Supply and Demand-elweiser
wandelweiser, Profundity, and the
Devalorization of Material
It seems as if recent considerations of the wandelweiser collective of composers have failed to take into account the deep-seated connection of the collective to both capital, and free-market economic models. This essay seeks to explore these connections on the level of both economics and material.
The wandelweiser collection of composers are primarily characterized by quiet volume levels, sparse intentionally-sounding material, and an intense listening. However, their approach towards material appears to be both self-sabotaging and contradictory, leading to devalorization.
Devalorization of material occurs at the point at which style or technique stabilize, becoming manifest at the precise moment at which pastiche becomes possible. This stylistic or technical coherence always occurs at the expense of the material itself. Once a style or technique becomes settled, the material utilized becomes interchangeable with any other type of material, and thus, to introduce the concept of an economic view of material, loses its value by violating the economics of scarcity. If a Bach fugue can be created out of a Nokia ring-tone or a Britney Spears melody, then it makes precious difference what material is utilized in it – this material becomes worthless, simply for the fact that it loses the scarcity that gave it value in the first place.
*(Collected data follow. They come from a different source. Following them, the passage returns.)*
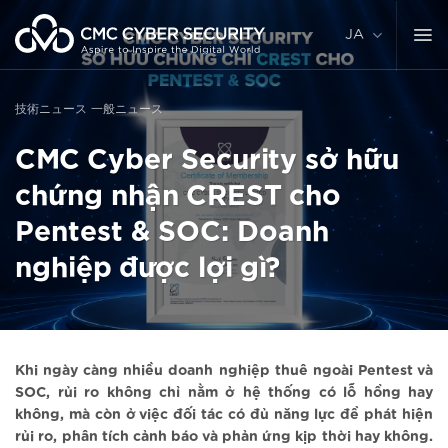
コ
ン
JA
テ
ン
ツ
技術ニュース
一般ニュース
に
ス
CMC Cyber Security sở hữu
キ
ッ
chứng nhận CREST cho
プ
Pentest & SOC: Doanh
nghiệp được lợi gì?
Khi ngày càng nhiều doanh nghiệp thuê ngoài Pentest và
SOC, rủi ro không chỉ nằm ở hệ thống có lỗ hổng hay
không, mà còn ở việc đối tác có đủ năng lực để phát hiện
rủi ro, phân tích cảnh báo và phản ứng kịp thời hay không.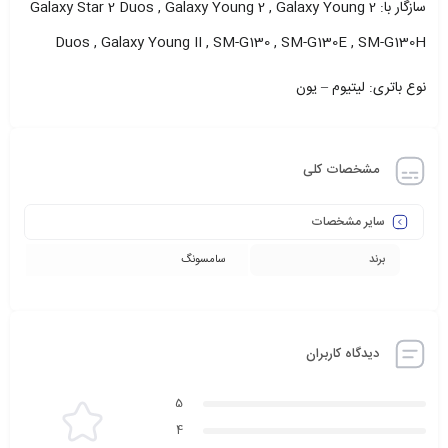
سازگار با: Galaxy Star 2 Duos , Galaxy Young 2 , Galaxy Young 2
Duos , Galaxy Young II , SM-G130 , SM-G130E , SM-G130H
نوع باتری: لیتیوم – یون
مشخصات کلی
سایر مشخصات
برند
سامسونگ
دیدگاه کاربران
5
4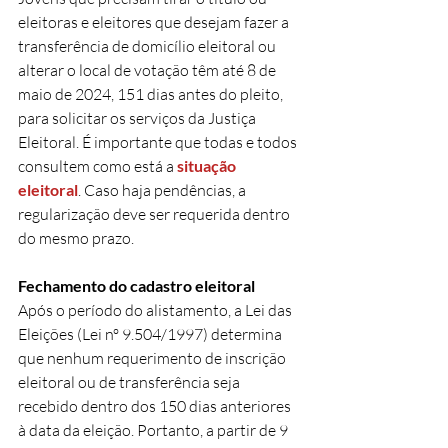
eleitoras e eleitores que desejam fazer a 
transferência de domicílio eleitoral ou 
alterar o local de votação têm até 8 de 
maio de 2024, 151 dias antes do pleito, 
para solicitar os serviços da Justiça 
Eleitoral. É importante que todas e todos 
consultem como está a 
situação 
eleitoral
. Caso haja pendências, a 
regularização deve ser requerida dentro 
do mesmo prazo. 
Fechamento do cadastro eleitoral
Após o período do alistamento, a Lei das 
Eleições (Lei nº 9.504/1997) determina 
que nenhum requerimento de inscrição 
eleitoral ou de transferência seja 
recebido dentro dos 150 dias anteriores 
à data da eleição. Portanto, a partir de 9 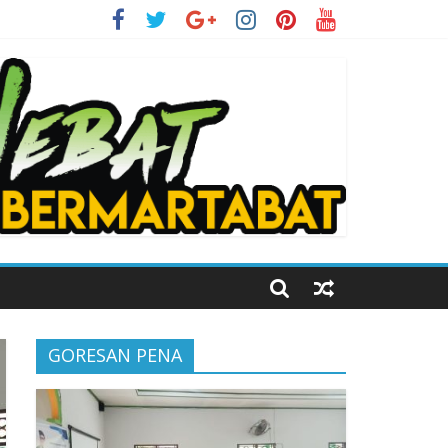
i Kelas Digital
GORESAN PENA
However, this stylistic stability, while creating a market-metaphor that annihilates a material's value, is also the medium which allows the work to gain value in the musical market-place; its style or technique creating a fixed brand identity which allows commodification to occur. This commodification, and its stylistic and technical coherence also functions following the marketing idea of Category Positioning. For a composer, a pan-stylistic/technical output will undermine market success (see the under-played outputs of Kagel and mid-period Cage), whilst a homogonized stylistic out-put allows branding and the creation of a new stylistic "category". One of the principles of Category Positioning is that the creation of a new style is subject to the "ratchet effect", meaning that those who create a new category will stay at the top of that category, regardless of a decrease in quality.
The idea of an artificial economy of scarcity is central to the wandelweiser project but, rather than monetary value gained, these composers instead trade in something that has far more intellectual caché &ndash: profundity. When the density of intentionally-sounding events drops to a level at which its scarcity becomes a feature, its value increases. If this is coupled with an extended duration the perceived profundity of each sound becomes amplified. One might phrase this interaction as such:
Value = Duration/Density of material
However, it would be tempting to see only intentionally-sounding events (such as those produced by instruments) as “material”, this would be to undersell the wandelweiser conceptual basis, which also sees silence as a type of material. This silence clearly fits the devalorization model discussed earlier, as this material is rarely specified (as it could be by defining the performance space, number of people, room acoustics etc.) Instead, this material type is often completely interchangeable, and thus, completely devalorized.
The idea of silence-as-material comes from Cage, and the wandelweiser attitude owes much to Cage's later period of composition and his inevitable personal corruption. The first half of Cage's career can be seen as an articulation of a simple but beautiful idea:
All sounds are equal...
To which his later compositions add the corollary:
...but some sounds are more equal than others.
By this, I mean that the inclusivity of his earlier ideas were then compromized by a desire to only write quiet pieces with long notes and silence, a tradition continued by the wandelweiser school, which wallows in his corruption. This movement, from inclusivity to a very specific stylistic and technical vocabulary, utterly devalorized his material whilst simultaneously mirroring a movement from Anarchism (as can be seen in the anarcho-syndicalist sociological set-up of pieces like Musicircus) to a disguised support for the liberal-democratic project, exemplified by his Number Pieces, in which the illusion of choice masks the subordination of the the player to the articulation of a formal structure in which their contributions have no value.
In mirroring Cage's corruption, wandelweiser adopts a stylistic and technical veneer which utterly devalorizes its material, whilst simultaneously buying into Cage's political affiliations – they are a business after all. Thus, the profundity that should be gained through the decrease in density and increase in duration is sabotaged by the pastiche-able surface which acts as a wallpaper designed to mask their market-based manouverings.
The way in which wandelweiser attempts to increase the profundity of their works by increasing the durational aspects and lowering the density typifies a very specific bourgeois approach to duration. The idea that low density, long pieces are profound, is primarily a mindset indulged by people who have never had office jobs, engaged in factory work, or any employment that involves a high level of boredom over extended durations. The idea that the duration of a Feldman late string quartet or a four hour piece exerts on the material a type of profundity through the exceptionality of its duration is utterly transparent to anybody who has spent seven and a half hours a day, five days a week doing data entry.
So, wandelweiser is revealed as a collective which uses ideas of a market-based approach to material, coupled with a j'amais travaille approach to duration, as politically questionable as Russolo's fetishization of the sounds of industry, as a way to increase the value of a material utterly undermined by a stylistic coherence borrowed from the political and personal corruption of a composer completely co-opted by the liberal democratic project.